Source data

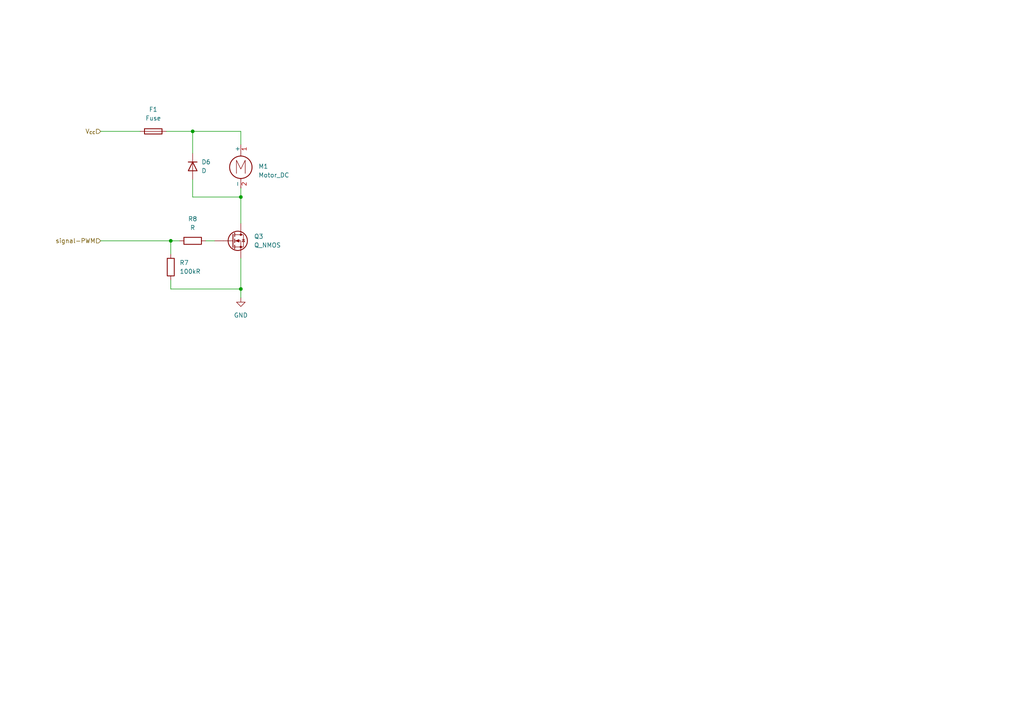
<source format=kicad_sch>
(kicad_sch
	(version 20250114)
	(generator "eeschema")
	(generator_version "9.0")
	(uuid "9ef341f6-e6ce-494b-995c-c47985187133")
	(paper "A4")
	(title_block
		(date "2025-09-25")
		(rev "v0.0.3")
		(company "Dag-Electronics")
	)
	
	(junction
		(at 49.53 69.85)
		(diameter 0)
		(color 0 0 0 0)
		(uuid "2598fd4c-40fe-417d-8acb-27fa55b8987a")
	)
	(junction
		(at 55.88 38.1)
		(diameter 0)
		(color 0 0 0 0)
		(uuid "2ed84342-fdc1-4885-be77-ea2ccebd5da1")
	)
	(junction
		(at 69.85 57.15)
		(diameter 0)
		(color 0 0 0 0)
		(uuid "357732a1-5ae2-45b1-aa37-b10ac820d7d9")
	)
	(junction
		(at 69.85 83.82)
		(diameter 0)
		(color 0 0 0 0)
		(uuid "db5aee8f-6ddf-43f5-9b01-b1a70ebfbec8")
	)
	(wire
		(pts
			(xy 55.88 44.45) (xy 55.88 38.1)
		)
		(stroke
			(width 0)
			(type default)
		)
		(uuid "080516d7-0c53-4282-a70e-043c3a211b2d")
	)
	(wire
		(pts
			(xy 55.88 38.1) (xy 69.85 38.1)
		)
		(stroke
			(width 0)
			(type default)
		)
		(uuid "180148eb-a3ec-41b3-97cf-a01a7df8ee16")
	)
	(wire
		(pts
			(xy 29.21 69.85) (xy 49.53 69.85)
		)
		(stroke
			(width 0)
			(type default)
		)
		(uuid "2b11bf71-d94b-4562-90e3-1bb88dd28ca7")
	)
	(wire
		(pts
			(xy 49.53 83.82) (xy 69.85 83.82)
		)
		(stroke
			(width 0)
			(type default)
		)
		(uuid "39aba799-d42d-4bb1-ae03-9934696cb8ce")
	)
	(wire
		(pts
			(xy 48.26 38.1) (xy 55.88 38.1)
		)
		(stroke
			(width 0)
			(type default)
		)
		(uuid "53a4644d-7d6d-4886-b190-5041757e5990")
	)
	(wire
		(pts
			(xy 69.85 83.82) (xy 69.85 86.36)
		)
		(stroke
			(width 0)
			(type default)
		)
		(uuid "5f08e99c-8b86-4b23-8714-7b27464edcf7")
	)
	(wire
		(pts
			(xy 49.53 69.85) (xy 49.53 73.66)
		)
		(stroke
			(width 0)
			(type default)
		)
		(uuid "6032c03f-fe4f-4987-b663-babe0ff1b4bb")
	)
	(wire
		(pts
			(xy 69.85 54.61) (xy 69.85 57.15)
		)
		(stroke
			(width 0)
			(type default)
		)
		(uuid "7e834aef-8dd0-4b63-b155-fcf1786cc90d")
	)
	(wire
		(pts
			(xy 69.85 38.1) (xy 69.85 41.91)
		)
		(stroke
			(width 0)
			(type default)
		)
		(uuid "8f39052c-d29c-431f-b040-3b545d780b32")
	)
	(wire
		(pts
			(xy 55.88 52.07) (xy 55.88 57.15)
		)
		(stroke
			(width 0)
			(type default)
		)
		(uuid "960b86e4-aad5-420b-ab41-99d3d773d72a")
	)
	(wire
		(pts
			(xy 29.21 38.1) (xy 40.64 38.1)
		)
		(stroke
			(width 0)
			(type default)
		)
		(uuid "a23647da-1b87-4a00-8cc7-4f5949099cd2")
	)
	(wire
		(pts
			(xy 69.85 74.93) (xy 69.85 83.82)
		)
		(stroke
			(width 0)
			(type default)
		)
		(uuid "c43395f7-a2ca-4c9a-aec4-aaae1aac2357")
	)
	(wire
		(pts
			(xy 59.69 69.85) (xy 62.23 69.85)
		)
		(stroke
			(width 0)
			(type default)
		)
		(uuid "d4c95044-3ec6-47bb-a3c7-12b458b46f95")
	)
	(wire
		(pts
			(xy 49.53 69.85) (xy 52.07 69.85)
		)
		(stroke
			(width 0)
			(type default)
		)
		(uuid "d6df57c5-4f0d-47d7-a5ac-ef87bace3608")
	)
	(wire
		(pts
			(xy 55.88 57.15) (xy 69.85 57.15)
		)
		(stroke
			(width 0)
			(type default)
		)
		(uuid "df7715da-551a-4ee2-92bd-88518c3e502d")
	)
	(wire
		(pts
			(xy 69.85 57.15) (xy 69.85 64.77)
		)
		(stroke
			(width 0)
			(type default)
		)
		(uuid "ec3c32de-5ed4-44f8-bc69-890c10ab3a43")
	)
	(wire
		(pts
			(xy 49.53 81.28) (xy 49.53 83.82)
		)
		(stroke
			(width 0)
			(type default)
		)
		(uuid "fdd1bbb3-02da-4641-84a1-d06d29dcc29f")
	)
	(hierarchical_label "signal-PWM"
		(shape input)
		(at 29.21 69.85 180)
		(effects
			(font
				(size 1.27 1.27)
			)
			(justify right)
		)
		(uuid "391df71b-b6d3-4ed9-a70f-ebfe12d6fcee")
	)
	(hierarchical_label "V_{cc}"
		(shape input)
		(at 29.21 38.1 180)
		(effects
			(font
				(size 1.27 1.27)
			)
			(justify right)
		)
		(uuid "e0b964d0-de3e-4d1d-95d0-b52a5d12f687")
	)
	(symbol
		(lib_id "Device:R")
		(at 49.53 77.47 0)
		(unit 1)
		(exclude_from_sim no)
		(in_bom yes)
		(on_board yes)
		(dnp no)
		(fields_autoplaced yes)
		(uuid "1b77a522-cee2-4c9c-b0e0-e435bc9cce79")
		(property "Reference" "R7"
			(at 52.07 76.1999 0)
			(effects
				(font
					(size 1.27 1.27)
				)
				(justify left)
			)
		)
		(property "Value" "100kR"
			(at 52.07 78.7399 0)
			(effects
				(font
					(size 1.27 1.27)
				)
				(justify left)
			)
		)
		(property "Footprint" ""
			(at 47.752 77.47 90)
			(effects
				(font
					(size 1.27 1.27)
				)
				(hide yes)
			)
		)
		(property "Datasheet" "~"
			(at 49.53 77.47 0)
			(effects
				(font
					(size 1.27 1.27)
				)
				(hide yes)
			)
		)
		(property "Description" "Resistor"
			(at 49.53 77.47 0)
			(effects
				(font
					(size 1.27 1.27)
				)
				(hide yes)
			)
		)
		(pin "2"
			(uuid "3684db9b-90ba-4487-8a9e-2b4306a428a7")
		)
		(pin "1"
			(uuid "66e64144-6f46-4e3e-b9a6-e22ed3854300")
		)
		(instances
			(project ""
				(path "/f1ade40e-ee4b-4e00-b57d-44850604005b/90670ac8-15ce-4756-b36a-2162bfc01c8a"
					(reference "R7")
					(unit 1)
				)
			)
		)
	)
	(symbol
		(lib_id "Device:Q_NMOS")
		(at 67.31 69.85 0)
		(unit 1)
		(exclude_from_sim no)
		(in_bom yes)
		(on_board yes)
		(dnp no)
		(fields_autoplaced yes)
		(uuid "39a56152-70fb-45cb-b6e0-fdf44076b9f5")
		(property "Reference" "Q3"
			(at 73.66 68.5799 0)
			(effects
				(font
					(size 1.27 1.27)
				)
				(justify left)
			)
		)
		(property "Value" "Q_NMOS"
			(at 73.66 71.1199 0)
			(effects
				(font
					(size 1.27 1.27)
				)
				(justify left)
			)
		)
		(property "Footprint" ""
			(at 72.39 67.31 0)
			(effects
				(font
					(size 1.27 1.27)
				)
				(hide yes)
			)
		)
		(property "Datasheet" "~"
			(at 67.31 69.85 0)
			(effects
				(font
					(size 1.27 1.27)
				)
				(hide yes)
			)
		)
		(property "Description" "N-MOSFET transistor"
			(at 67.31 69.85 0)
			(effects
				(font
					(size 1.27 1.27)
				)
				(hide yes)
			)
		)
		(pin "D"
			(uuid "0a748a22-535b-48ec-88c2-ac0af10ae3d1")
		)
		(pin "G"
			(uuid "7e8d8f3e-f605-4a1c-adea-56fdcc5f1cd9")
		)
		(pin "S"
			(uuid "fe75f98e-765f-4388-acac-fa67a498d0c3")
		)
		(instances
			(project ""
				(path "/f1ade40e-ee4b-4e00-b57d-44850604005b/90670ac8-15ce-4756-b36a-2162bfc01c8a"
					(reference "Q3")
					(unit 1)
				)
			)
		)
	)
	(symbol
		(lib_id "Device:D")
		(at 55.88 48.26 270)
		(unit 1)
		(exclude_from_sim no)
		(in_bom yes)
		(on_board yes)
		(dnp no)
		(fields_autoplaced yes)
		(uuid "87ce3211-4db9-44d3-981c-fbe16cca9e8b")
		(property "Reference" "D6"
			(at 58.42 46.9899 90)
			(effects
				(font
					(size 1.27 1.27)
				)
				(justify left)
			)
		)
		(property "Value" "D"
			(at 58.42 49.5299 90)
			(effects
				(font
					(size 1.27 1.27)
				)
				(justify left)
			)
		)
		(property "Footprint" ""
			(at 55.88 48.26 0)
			(effects
				(font
					(size 1.27 1.27)
				)
				(hide yes)
			)
		)
		(property "Datasheet" "~"
			(at 55.88 48.26 0)
			(effects
				(font
					(size 1.27 1.27)
				)
				(hide yes)
			)
		)
		(property "Description" "Diode"
			(at 55.88 48.26 0)
			(effects
				(font
					(size 1.27 1.27)
				)
				(hide yes)
			)
		)
		(property "Sim.Device" "D"
			(at 55.88 48.26 0)
			(effects
				(font
					(size 1.27 1.27)
				)
				(hide yes)
			)
		)
		(property "Sim.Pins" "1=K 2=A"
			(at 55.88 48.26 0)
			(effects
				(font
					(size 1.27 1.27)
				)
				(hide yes)
			)
		)
		(pin "1"
			(uuid "a27ed669-c26b-4979-877a-321802db520f")
		)
		(pin "2"
			(uuid "817c2d4c-c7f2-45a7-bb13-30a53bcdaacf")
		)
		(instances
			(project ""
				(path "/f1ade40e-ee4b-4e00-b57d-44850604005b/90670ac8-15ce-4756-b36a-2162bfc01c8a"
					(reference "D6")
					(unit 1)
				)
			)
		)
	)
	(symbol
		(lib_id "power:GND")
		(at 69.85 86.36 0)
		(unit 1)
		(exclude_from_sim no)
		(in_bom yes)
		(on_board yes)
		(dnp no)
		(fields_autoplaced yes)
		(uuid "8f48f5db-05ae-427b-acbc-f30aa5e63a4b")
		(property "Reference" "#PWR024"
			(at 69.85 92.71 0)
			(effects
				(font
					(size 1.27 1.27)
				)
				(hide yes)
			)
		)
		(property "Value" "GND"
			(at 69.85 91.44 0)
			(effects
				(font
					(size 1.27 1.27)
				)
			)
		)
		(property "Footprint" ""
			(at 69.85 86.36 0)
			(effects
				(font
					(size 1.27 1.27)
				)
				(hide yes)
			)
		)
		(property "Datasheet" ""
			(at 69.85 86.36 0)
			(effects
				(font
					(size 1.27 1.27)
				)
				(hide yes)
			)
		)
		(property "Description" "Power symbol creates a global label with name \"GND\" , ground"
			(at 69.85 86.36 0)
			(effects
				(font
					(size 1.27 1.27)
				)
				(hide yes)
			)
		)
		(pin "1"
			(uuid "52cff93d-76fe-4869-9b43-568551d5299d")
		)
		(instances
			(project ""
				(path "/f1ade40e-ee4b-4e00-b57d-44850604005b/90670ac8-15ce-4756-b36a-2162bfc01c8a"
					(reference "#PWR024")
					(unit 1)
				)
			)
		)
	)
	(symbol
		(lib_id "Motor:Motor_DC")
		(at 69.85 46.99 0)
		(unit 1)
		(exclude_from_sim no)
		(in_bom yes)
		(on_board yes)
		(dnp no)
		(fields_autoplaced yes)
		(uuid "b32a93b8-3b93-44f6-8aa9-fd3ac4a6250b")
		(property "Reference" "M1"
			(at 74.93 48.2599 0)
			(effects
				(font
					(size 1.27 1.27)
				)
				(justify left)
			)
		)
		(property "Value" "Motor_DC"
			(at 74.93 50.7999 0)
			(effects
				(font
					(size 1.27 1.27)
				)
				(justify left)
			)
		)
		(property "Footprint" ""
			(at 69.85 49.276 0)
			(effects
				(font
					(size 1.27 1.27)
				)
				(hide yes)
			)
		)
		(property "Datasheet" "~"
			(at 69.85 49.276 0)
			(effects
				(font
					(size 1.27 1.27)
				)
				(hide yes)
			)
		)
		(property "Description" "DC Motor"
			(at 69.85 46.99 0)
			(effects
				(font
					(size 1.27 1.27)
				)
				(hide yes)
			)
		)
		(pin "2"
			(uuid "b22b5cf6-a6a0-4b1e-83e0-63644a644d91")
		)
		(pin "1"
			(uuid "5dbad118-00c7-440c-a8b9-a943ba4fe718")
		)
		(instances
			(project ""
				(path "/f1ade40e-ee4b-4e00-b57d-44850604005b/90670ac8-15ce-4756-b36a-2162bfc01c8a"
					(reference "M1")
					(unit 1)
				)
			)
		)
	)
	(symbol
		(lib_id "Device:R")
		(at 55.88 69.85 90)
		(unit 1)
		(exclude_from_sim no)
		(in_bom yes)
		(on_board yes)
		(dnp no)
		(fields_autoplaced yes)
		(uuid "c27cbda2-2163-4ddc-b8bd-b214010ee534")
		(property "Reference" "R8"
			(at 55.88 63.5 90)
			(effects
				(font
					(size 1.27 1.27)
				)
			)
		)
		(property "Value" "R"
			(at 55.88 66.04 90)
			(effects
				(font
					(size 1.27 1.27)
				)
			)
		)
		(property "Footprint" ""
			(at 55.88 71.628 90)
			(effects
				(font
					(size 1.27 1.27)
				)
				(hide yes)
			)
		)
		(property "Datasheet" "~"
			(at 55.88 69.85 0)
			(effects
				(font
					(size 1.27 1.27)
				)
				(hide yes)
			)
		)
		(property "Description" "Resistor"
			(at 55.88 69.85 0)
			(effects
				(font
					(size 1.27 1.27)
				)
				(hide yes)
			)
		)
		(pin "2"
			(uuid "e41fd46c-06f1-4e17-8bd2-f00639c847f7")
		)
		(pin "1"
			(uuid "69e2bdb7-5d84-450d-bbfc-3d147535c1ca")
		)
		(instances
			(project "electronics-schemas"
				(path "/f1ade40e-ee4b-4e00-b57d-44850604005b/90670ac8-15ce-4756-b36a-2162bfc01c8a"
					(reference "R8")
					(unit 1)
				)
			)
		)
	)
	(symbol
		(lib_id "Device:Fuse")
		(at 44.45 38.1 90)
		(unit 1)
		(exclude_from_sim no)
		(in_bom yes)
		(on_board yes)
		(dnp no)
		(fields_autoplaced yes)
		(uuid "e9d1cbd1-be4b-4e9d-b21e-80d9ed8180d6")
		(property "Reference" "F1"
			(at 44.45 31.75 90)
			(effects
				(font
					(size 1.27 1.27)
				)
			)
		)
		(property "Value" "Fuse"
			(at 44.45 34.29 90)
			(effects
				(font
					(size 1.27 1.27)
				)
			)
		)
		(property "Footprint" ""
			(at 44.45 39.878 90)
			(effects
				(font
					(size 1.27 1.27)
				)
				(hide yes)
			)
		)
		(property "Datasheet" "~"
			(at 44.45 38.1 0)
			(effects
				(font
					(size 1.27 1.27)
				)
				(hide yes)
			)
		)
		(property "Description" "Fuse"
			(at 44.45 38.1 0)
			(effects
				(font
					(size 1.27 1.27)
				)
				(hide yes)
			)
		)
		(pin "2"
			(uuid "92671954-651a-49c9-8a8f-ab41df8dafdc")
		)
		(pin "1"
			(uuid "cf01a3a5-8460-47b4-bbc5-f5f9bb5b80a3")
		)
		(instances
			(project ""
				(path "/f1ade40e-ee4b-4e00-b57d-44850604005b/90670ac8-15ce-4756-b36a-2162bfc01c8a"
					(reference "F1")
					(unit 1)
				)
			)
		)
	)
)

</source>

What is required: Tally the lines in the records above that contain the word "Device", and give only that number.

Output of the exercise: 6